[Dataset records — start]

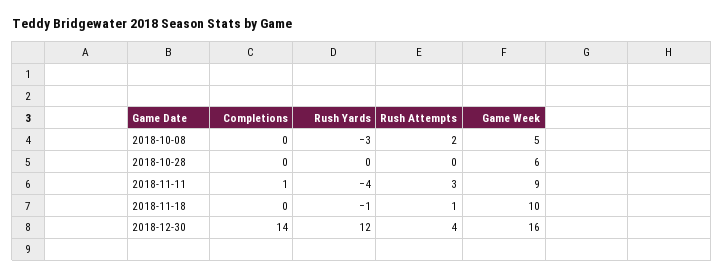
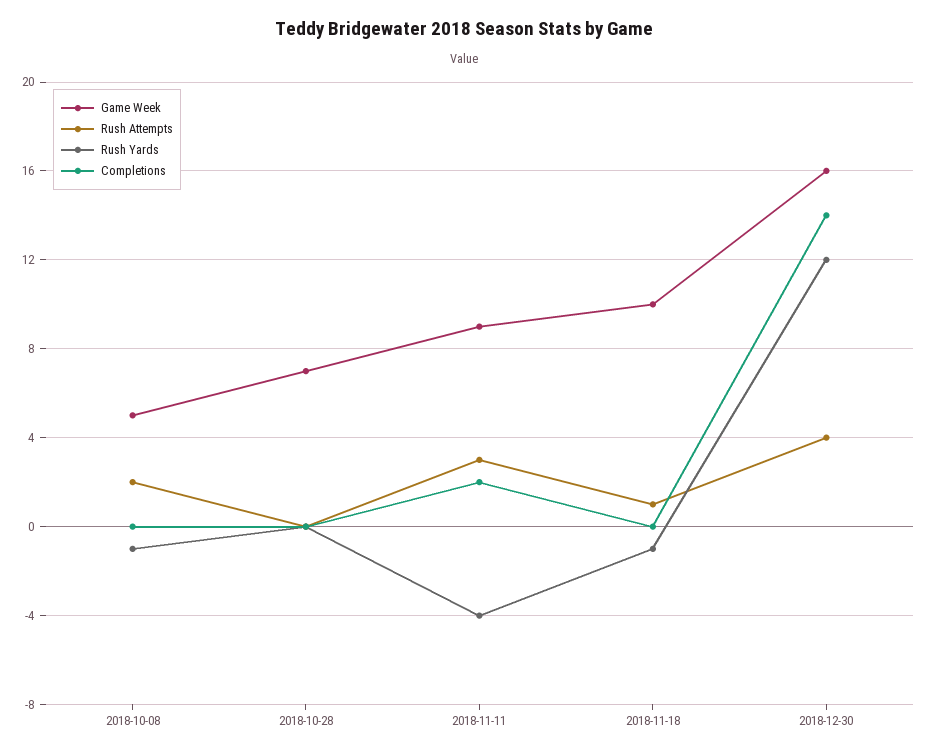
  {
    "Completions": {
      "2018-10-08": 0,
      "2018-10-28": 0,
-     "2018-11-11": 1,
+     "2018-11-11": 2,
      "2018-11-18": 0,
      "2018-12-30": 14
    },
    "Rush Yards": {
-     "2018-10-08": -3,
+     "2018-10-08": -1,
      "2018-10-28": 0,
      "2018-11-11": -4,
      "2018-11-18": -1,
      "2018-12-30": 12
    },
    "Rush Attempts": {
      "2018-10-08": 2,
      "2018-10-28": 0,
      "2018-11-11": 3,
      "2018-11-18": 1,
      "2018-12-30": 4
    },
    "Game Week": {
      "2018-10-08": 5,
-     "2018-10-28": 6,
+     "2018-10-28": 7,
      "2018-11-11": 9,
      "2018-11-18": 10,
      "2018-12-30": 16
    }
  }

[Dataset records — finish]

- [Exercise objective] Every line above should be printed again word for word, without its pictures.

- [Result of the task]
  {
    "Completions": {
      "2018-10-08": 0,
      "2018-10-28": 0,
-     "2018-11-11": 1,
+     "2018-11-11": 2,
      "2018-11-18": 0,
      "2018-12-30": 14
    },
    "Rush Yards": {
-     "2018-10-08": -3,
+     "2018-10-08": -1,
      "2018-10-28": 0,
      "2018-11-11": -4,
      "2018-11-18": -1,
      "2018-12-30": 12
    },
    "Rush Attempts": {
      "2018-10-08": 2,
      "2018-10-28": 0,
      "2018-11-11": 3,
      "2018-11-18": 1,
      "2018-12-30": 4
    },
    "Game Week": {
      "2018-10-08": 5,
-     "2018-10-28": 6,
+     "2018-10-28": 7,
      "2018-11-11": 9,
      "2018-11-18": 10,
      "2018-12-30": 16
    }
  }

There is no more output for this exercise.